Inconsistent exercise. I have attempted to exercise every month for years, but I have trouble sticking with it every day. I think the problem is that I read somewhere that you couldn't exercise the same muscle groups every day… that exercised muscles need a day or two of rest. So I tried to exercise different muscles on different days and take one day to rest completely. Problem with that is, I would forget to go back to those exercises after that rest day.
Discomfort. Another problem with exercise is that my body seems to be really sensitive to discomfort and usually complains so much that I have to stop whatever I was trying to do. And it seems to complain a lot when I'm trying to exercise.
Winter. I love to walk outdoors and usually walk a few miles a day, but this seems to stop in the winter. It can get really cold here and we often get icy sidewalks. I've tried indoor walking, but it tends to get boring if you're aiming for at least a mile. So, what am I to do?
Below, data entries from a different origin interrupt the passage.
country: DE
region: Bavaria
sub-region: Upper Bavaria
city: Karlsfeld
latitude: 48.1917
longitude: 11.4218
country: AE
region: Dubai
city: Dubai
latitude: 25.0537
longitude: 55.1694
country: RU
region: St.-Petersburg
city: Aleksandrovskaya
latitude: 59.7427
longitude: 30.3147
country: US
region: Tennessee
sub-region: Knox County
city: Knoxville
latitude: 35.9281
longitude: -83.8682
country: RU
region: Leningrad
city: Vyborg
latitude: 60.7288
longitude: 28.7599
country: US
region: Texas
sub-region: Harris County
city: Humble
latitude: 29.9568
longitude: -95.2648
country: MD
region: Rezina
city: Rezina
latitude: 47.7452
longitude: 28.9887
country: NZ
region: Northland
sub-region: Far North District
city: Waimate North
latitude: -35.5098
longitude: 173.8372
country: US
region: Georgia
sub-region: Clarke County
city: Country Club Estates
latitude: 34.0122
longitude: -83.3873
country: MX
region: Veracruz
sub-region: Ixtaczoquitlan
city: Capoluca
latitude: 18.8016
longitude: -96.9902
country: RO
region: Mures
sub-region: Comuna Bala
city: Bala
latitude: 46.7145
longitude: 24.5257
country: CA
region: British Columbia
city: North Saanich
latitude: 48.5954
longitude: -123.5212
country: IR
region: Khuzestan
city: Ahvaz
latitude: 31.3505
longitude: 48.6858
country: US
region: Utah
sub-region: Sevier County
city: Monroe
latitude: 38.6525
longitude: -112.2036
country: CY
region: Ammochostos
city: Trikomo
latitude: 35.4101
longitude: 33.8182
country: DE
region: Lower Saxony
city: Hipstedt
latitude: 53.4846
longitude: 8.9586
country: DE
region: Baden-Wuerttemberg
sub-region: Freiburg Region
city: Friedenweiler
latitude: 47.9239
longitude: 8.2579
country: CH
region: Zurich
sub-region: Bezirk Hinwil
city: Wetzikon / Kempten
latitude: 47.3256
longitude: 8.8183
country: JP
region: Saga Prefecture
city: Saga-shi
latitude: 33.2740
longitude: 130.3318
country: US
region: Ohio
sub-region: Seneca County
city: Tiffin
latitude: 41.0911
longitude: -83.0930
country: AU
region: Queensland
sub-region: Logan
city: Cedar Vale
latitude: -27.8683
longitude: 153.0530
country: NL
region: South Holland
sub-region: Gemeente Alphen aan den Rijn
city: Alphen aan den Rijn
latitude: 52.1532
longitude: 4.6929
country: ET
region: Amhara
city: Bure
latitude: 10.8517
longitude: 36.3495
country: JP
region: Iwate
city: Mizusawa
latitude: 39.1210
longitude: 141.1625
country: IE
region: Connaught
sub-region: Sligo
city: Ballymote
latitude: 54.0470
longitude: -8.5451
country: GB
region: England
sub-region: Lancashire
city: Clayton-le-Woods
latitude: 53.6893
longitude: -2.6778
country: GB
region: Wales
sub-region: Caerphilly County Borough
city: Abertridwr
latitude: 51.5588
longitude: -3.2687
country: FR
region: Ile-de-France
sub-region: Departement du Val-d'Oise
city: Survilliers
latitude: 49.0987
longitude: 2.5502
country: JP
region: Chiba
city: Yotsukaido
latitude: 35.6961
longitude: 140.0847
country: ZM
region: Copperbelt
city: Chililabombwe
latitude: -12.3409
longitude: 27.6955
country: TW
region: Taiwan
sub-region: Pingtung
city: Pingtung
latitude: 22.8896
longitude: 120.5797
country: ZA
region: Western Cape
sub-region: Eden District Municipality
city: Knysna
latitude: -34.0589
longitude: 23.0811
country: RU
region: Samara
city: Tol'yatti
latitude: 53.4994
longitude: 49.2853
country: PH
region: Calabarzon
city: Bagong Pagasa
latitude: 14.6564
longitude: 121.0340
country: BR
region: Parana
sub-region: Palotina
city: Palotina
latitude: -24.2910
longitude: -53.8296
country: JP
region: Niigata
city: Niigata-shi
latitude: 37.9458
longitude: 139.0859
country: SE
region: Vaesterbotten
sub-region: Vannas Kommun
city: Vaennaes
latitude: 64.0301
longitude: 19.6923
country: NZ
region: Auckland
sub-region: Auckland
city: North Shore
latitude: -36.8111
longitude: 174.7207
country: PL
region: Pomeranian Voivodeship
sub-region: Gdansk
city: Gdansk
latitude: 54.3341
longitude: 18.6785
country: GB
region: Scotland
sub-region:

The scale. I usually weigh myself no more than once a week. Sometimes I forget for weeks or even a month. But nothing really changes. I seem to be stuck between two numbers (not going above a certain number and not going below a certain number). I keep hoping to get below a certain number, but I don't think it will happen this year.
I know what I have to do to be healthy and lose weight, but first I have to overcome these issues once and for all. I am hoping, by this time next year, that I'll be in control of these things and have better numbers.